Court Opinion

ID: 4715162
Source: CourtListenerOpinion
Date Created: 2021-08-12 00:43:18.854627+00
Date Added: 2024-06-11T08:07:26.147791
License: Public Domain

Gordon McCloud, J.
¶43 (dissenting) — I agree with every argument that the majority has made about the value *188of informality, collegiality, and privacy in drug courts. But we have not been asked to decide whether private drug court proceedings further the goals of sobriety, public safety, and rehabilitation. Nor should we decide those issues. Our court is not the ultimate expositor of pragmatics. Instead, our court is the ultimate expositor of the rights protected by the state and United States constitutions. I therefore respectfully disagree with what I believe is the underlying logic of the majority’s opinion: that because drug courts work, they are immune from constitutional scrutiny. I join the dissent-in-part’s conclusion that drug courts must comply with our state constitutional right to an open courtroom. Wash. Const. art. I, § 10.
¶44 But I disagree with a different portion of the dissent-in-part. That portion would immunize the drug court from constitutional scrutiny on the ground that Ms. Sykes supposedly “invited” the courtroom closure at issue here. A close examination of the facts of this case, however, shows that that is not correct.
¶45 The dissent-in-part is correct that Sykes signed a waiver agreement when she entered into the drug court program. But the dissent-in-part errs in concluding that this agreement waived Sykes’ right to public drug court proceedings. The waiver agreement that Sykes signed did not address her right to public drug court proceedings at all. Instead, it waived her right “to a speedy and public trial by an impartial jury in the county where the crime is alleged to have been committed.” Clerk’s Papers (CP) at 18 (“Drug Diversion Court Waiver and Agreement”) (emphasis added). It also waived various other rights that attach in a criminal prosecution, such as the right to remain silent and to cross-examine witnesses. Id. Sykes had these rights because the State charged her with three violations of the Uniform Controlled Substances Act, ch. 69.50 RCW. When she signed the agreement, Sykes waived her right to make the State prove those charges, or obtain her guilty plea, in accordance with constitutional due process protections. U.S. *189Const, amend. V; Wash. Const. art. I, § 3. But she did not agree to closed drug court proceedings.
¶46 Indeed, when she signed the waiver agreement, Sykes had no way of knowing that any drug court proceedings would be closed at all. The waiver agreement she signed provided that she was “responsible for obtaining”— apparently at some future date — “a Participant Handbook from the Court and for knowing all of the rules and procedures contained in it, including any future amendments of which I am provided written notice.” CP at 19. This provision fatally undermines the theory that Sykes knowingly “invited” the constitutional error at issue in this case. Dissent-in-part at 186. Because I do not agree that Sykes invited this error, I would hold that she is entitled to relief.
CONCLUSION
¶47 The constitution does not require the legislature and the counties to abandon the rehabilitative goal of drug courts. Nor does the constitution require drug rehabilitation to occur in public. The constitution instead requires that if the case is in court, it has to be public. But the case does not have to be in court for the legitimate goals of rehabilitative courts to work. There are other alternatives. We have complete diversion from certain criminal misdemeanor proceedings (with the carrot of dismissal of the case dependent on compliance with diversion conditions). E.g., RCW 13.40.080 (authorizing juvenile court diversion). That could be expanded to drug felonies. We have dispositional continuances of misdemeanor criminal proceedings (with the carrot of dismissal tied to compliance with the continuance conditions) in other cases.13 That could be expanded to drug felonies.
*190¶48 We used to give judges the option to use diversion and similar proceedings in felony cases.14 Indeed, there are many creative alternatives to incarceration for drug felonies that further public safety and rehabilitation without trampling the constitution. Private drug courts are just not one of them.
Stephens, J., concurs with Gordon McCloud, J.

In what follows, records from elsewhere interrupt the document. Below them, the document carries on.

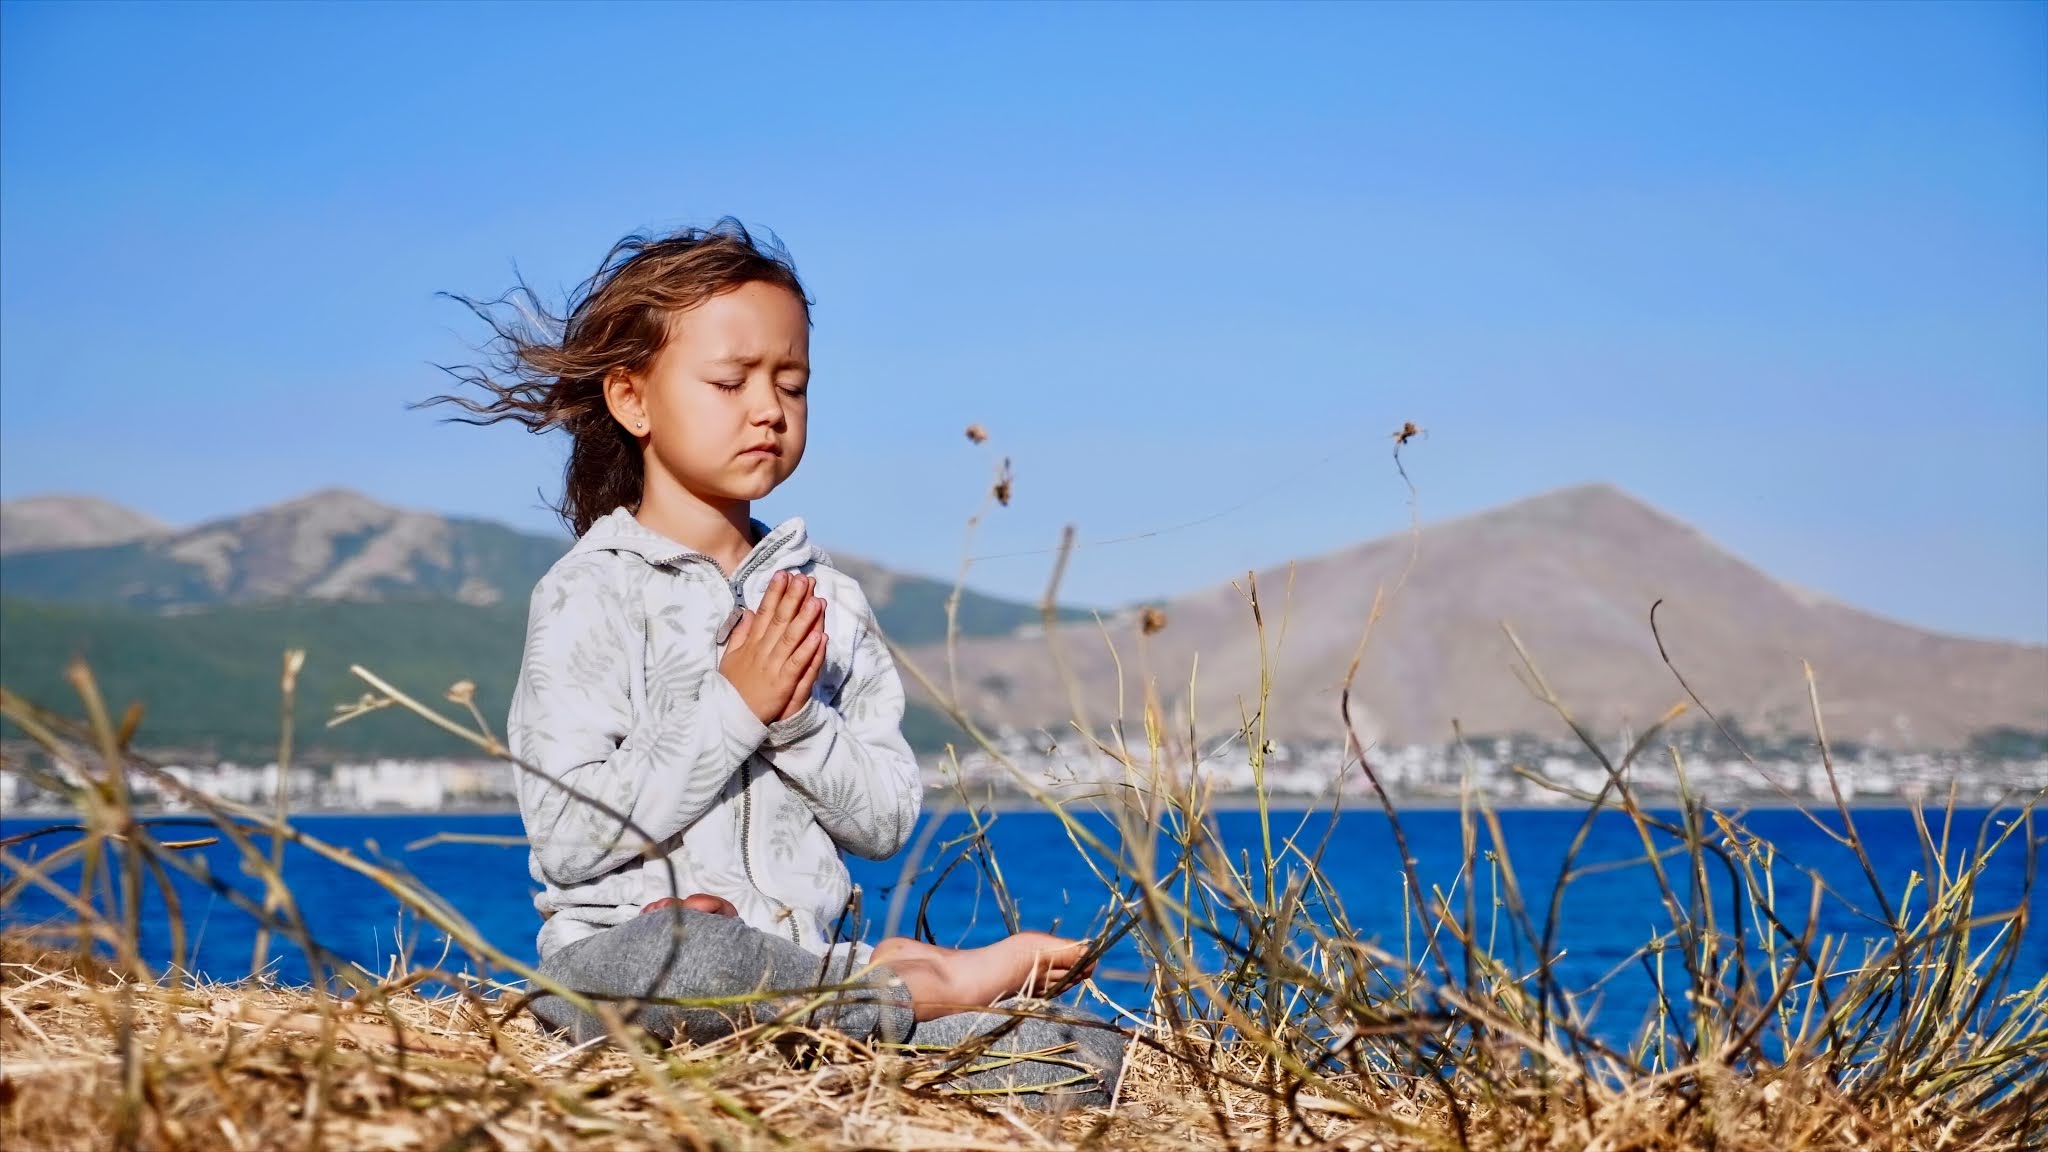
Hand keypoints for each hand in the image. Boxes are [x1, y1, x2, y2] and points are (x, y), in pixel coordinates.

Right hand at [719, 571, 825, 724]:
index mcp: (751, 644)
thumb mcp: (730, 658)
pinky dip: (808, 650)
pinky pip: (797, 664)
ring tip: (817, 600)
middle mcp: (762, 652)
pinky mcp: (782, 684)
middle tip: (804, 579)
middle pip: (780, 620)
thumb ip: (740, 634)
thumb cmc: (731, 689)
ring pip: (791, 638)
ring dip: (805, 619)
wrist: (728, 718)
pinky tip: (818, 636)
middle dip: (793, 598)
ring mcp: (773, 667)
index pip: (765, 613)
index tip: (784, 574)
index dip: (775, 593)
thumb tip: (748, 612)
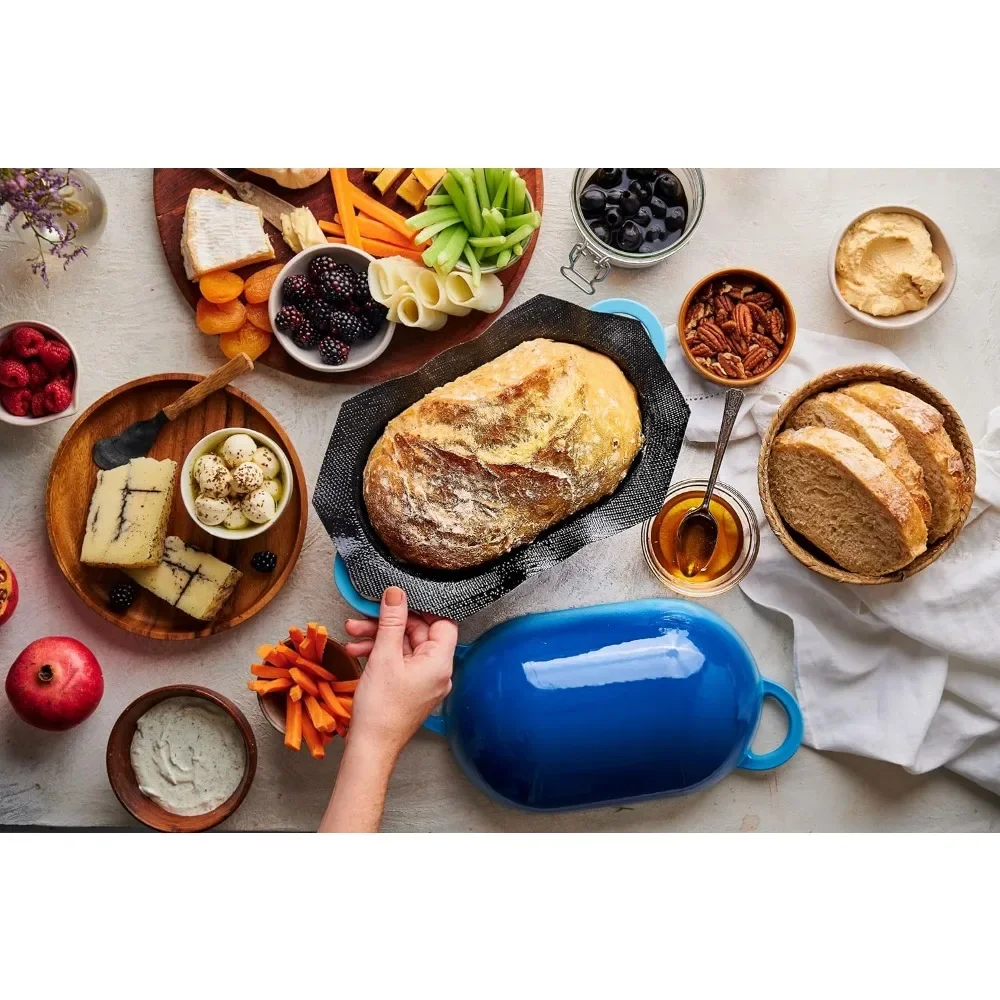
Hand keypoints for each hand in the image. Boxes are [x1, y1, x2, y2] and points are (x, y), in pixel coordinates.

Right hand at [344, 587, 456, 761]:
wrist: (370, 748)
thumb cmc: (381, 709)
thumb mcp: (384, 656)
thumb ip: (391, 621)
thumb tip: (396, 593)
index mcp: (440, 662)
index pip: (442, 622)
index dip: (422, 608)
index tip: (400, 599)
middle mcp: (437, 671)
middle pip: (418, 633)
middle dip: (388, 623)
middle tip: (363, 618)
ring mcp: (424, 681)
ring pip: (404, 647)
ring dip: (378, 638)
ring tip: (352, 634)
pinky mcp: (410, 688)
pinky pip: (399, 662)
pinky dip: (380, 654)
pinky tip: (357, 652)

 RCW 10.05.010-.030 (authorizing deferred prosecution for misdemeanants and gross misdemeanants who allege that offense resulted from alcoholism, drug addiction, or mental problems for which person is in need of treatment).

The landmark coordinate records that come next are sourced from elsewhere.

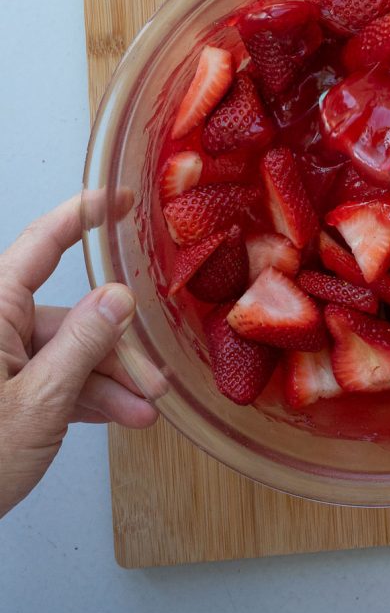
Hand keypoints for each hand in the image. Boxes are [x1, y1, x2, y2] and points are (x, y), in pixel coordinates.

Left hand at [0, 194, 164, 518]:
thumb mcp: (38, 402)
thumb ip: (83, 344)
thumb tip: (116, 298)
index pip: (43, 242)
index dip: (85, 213)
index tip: (119, 198)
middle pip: (70, 315)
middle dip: (116, 346)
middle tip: (152, 373)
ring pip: (67, 352)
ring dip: (110, 380)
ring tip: (142, 407)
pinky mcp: (4, 390)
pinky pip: (54, 378)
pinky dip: (87, 397)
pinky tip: (120, 414)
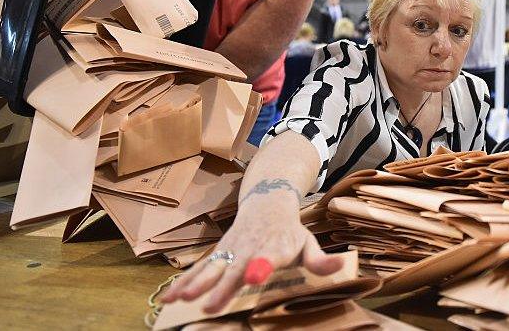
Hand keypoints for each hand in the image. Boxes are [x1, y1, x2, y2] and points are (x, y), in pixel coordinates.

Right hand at [159, 194, 341, 313]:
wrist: (267, 202)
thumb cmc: (289, 231)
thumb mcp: (308, 242)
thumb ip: (320, 259)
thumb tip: (340, 266)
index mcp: (275, 247)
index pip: (268, 257)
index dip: (261, 266)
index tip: (254, 276)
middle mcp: (250, 248)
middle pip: (234, 267)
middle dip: (222, 286)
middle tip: (210, 305)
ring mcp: (231, 250)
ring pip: (212, 267)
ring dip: (195, 283)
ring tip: (181, 300)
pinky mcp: (218, 253)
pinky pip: (199, 269)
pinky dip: (183, 282)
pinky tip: (168, 298)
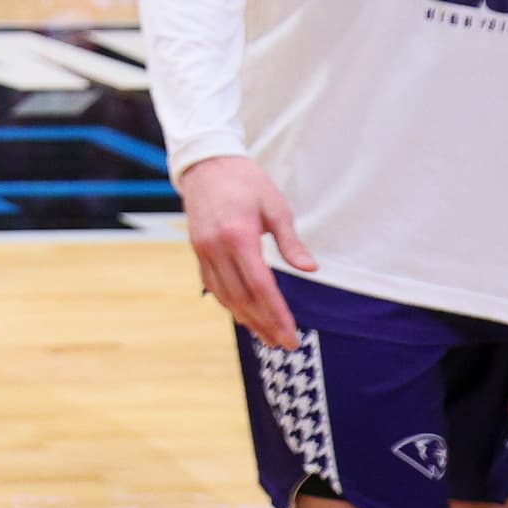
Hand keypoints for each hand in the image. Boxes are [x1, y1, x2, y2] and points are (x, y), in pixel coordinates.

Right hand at [179, 153, 315, 349]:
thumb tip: (311, 270)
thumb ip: (290, 242)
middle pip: (243, 298)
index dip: (277, 314)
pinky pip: (213, 285)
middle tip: (285, 344)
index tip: (292, 335)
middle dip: (265, 324)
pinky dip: (229, 304)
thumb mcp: (276, 206)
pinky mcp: (197, 250)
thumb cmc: (246, 182)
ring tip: (266, 337)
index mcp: (239, 236)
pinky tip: (243, 315)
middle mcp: (216, 248)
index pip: (261, 286)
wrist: (206, 164)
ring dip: (247, 319)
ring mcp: (203, 250)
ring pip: (225, 296)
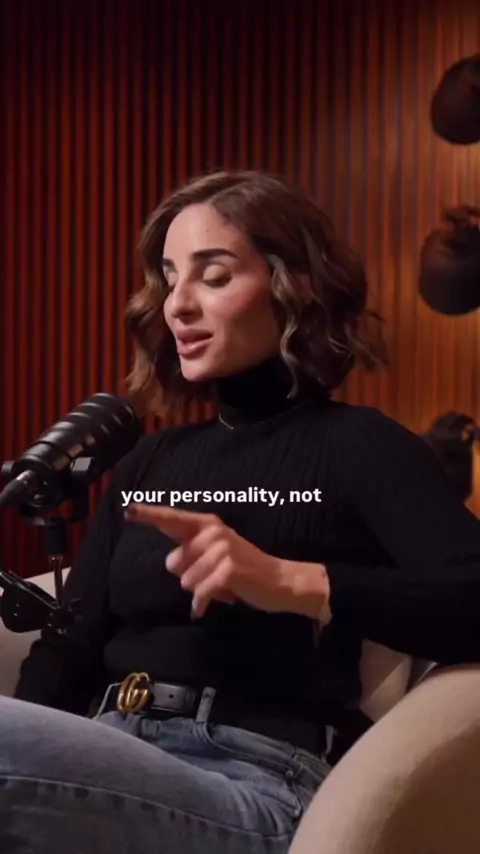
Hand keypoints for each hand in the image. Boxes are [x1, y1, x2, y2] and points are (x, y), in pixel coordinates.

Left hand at [124, 504, 329, 619]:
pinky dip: (203, 603)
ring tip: (223, 585)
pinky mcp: (226, 571)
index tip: (127, 511)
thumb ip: (189, 553)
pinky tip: (214, 603)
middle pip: (174, 563)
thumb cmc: (244, 569)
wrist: (279, 581)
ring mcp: (221, 550)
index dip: (148, 515)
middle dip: (189, 576)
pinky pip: (199, 593)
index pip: (173, 519)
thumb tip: (171, 564)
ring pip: (185, 580)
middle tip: (216, 576)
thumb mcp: (216, 555)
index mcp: (208, 525)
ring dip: (201, 589)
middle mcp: (213, 532)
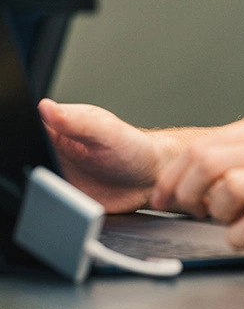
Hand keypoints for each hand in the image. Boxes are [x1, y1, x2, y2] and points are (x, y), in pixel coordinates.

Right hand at [37, 99, 163, 212]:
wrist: (149, 178)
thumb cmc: (133, 148)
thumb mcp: (106, 131)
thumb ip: (76, 121)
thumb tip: (45, 107)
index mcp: (61, 127)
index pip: (31, 126)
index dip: (28, 134)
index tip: (40, 142)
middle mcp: (55, 150)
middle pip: (29, 155)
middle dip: (34, 162)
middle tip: (57, 166)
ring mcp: (56, 174)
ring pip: (33, 181)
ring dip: (41, 185)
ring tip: (67, 182)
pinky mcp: (60, 197)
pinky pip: (45, 201)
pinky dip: (49, 202)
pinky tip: (66, 200)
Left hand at [151, 120, 243, 265]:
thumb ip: (234, 163)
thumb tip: (180, 180)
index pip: (203, 146)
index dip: (172, 176)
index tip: (164, 199)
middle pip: (209, 162)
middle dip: (186, 193)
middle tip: (191, 213)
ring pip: (229, 189)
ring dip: (216, 214)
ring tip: (228, 222)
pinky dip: (238, 237)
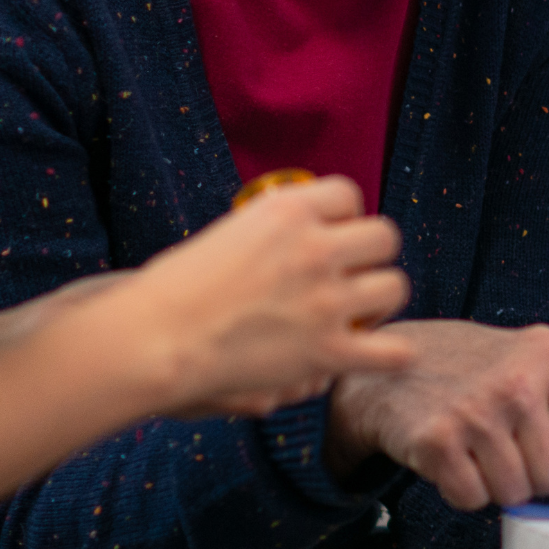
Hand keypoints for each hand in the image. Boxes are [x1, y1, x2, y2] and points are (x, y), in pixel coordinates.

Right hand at [108, 176, 413, 417]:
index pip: (348, 194)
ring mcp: (325, 300)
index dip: (342, 217)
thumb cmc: (170, 290)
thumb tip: (299, 237)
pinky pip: (393, 351)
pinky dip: (387, 354)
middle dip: (369, 255)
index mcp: (286, 210)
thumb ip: (269, 234)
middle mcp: (314, 248)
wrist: (152, 339)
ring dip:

 See Wash. State Superior Ct. Judges’ Ass’n, Factors Affecting Judicial Discretion in Felony Sentencing in Washington State: A Study of Judicial Attitudes 10 (1971) (“[t]he current state of the sentencing law in Washington puts total discretion on the judge to decide between prison or otherwise”); id. at 68 (in determining whether to impose a term of incarceration, many judges “placed much importance on the rehabilitative programs available in the community”).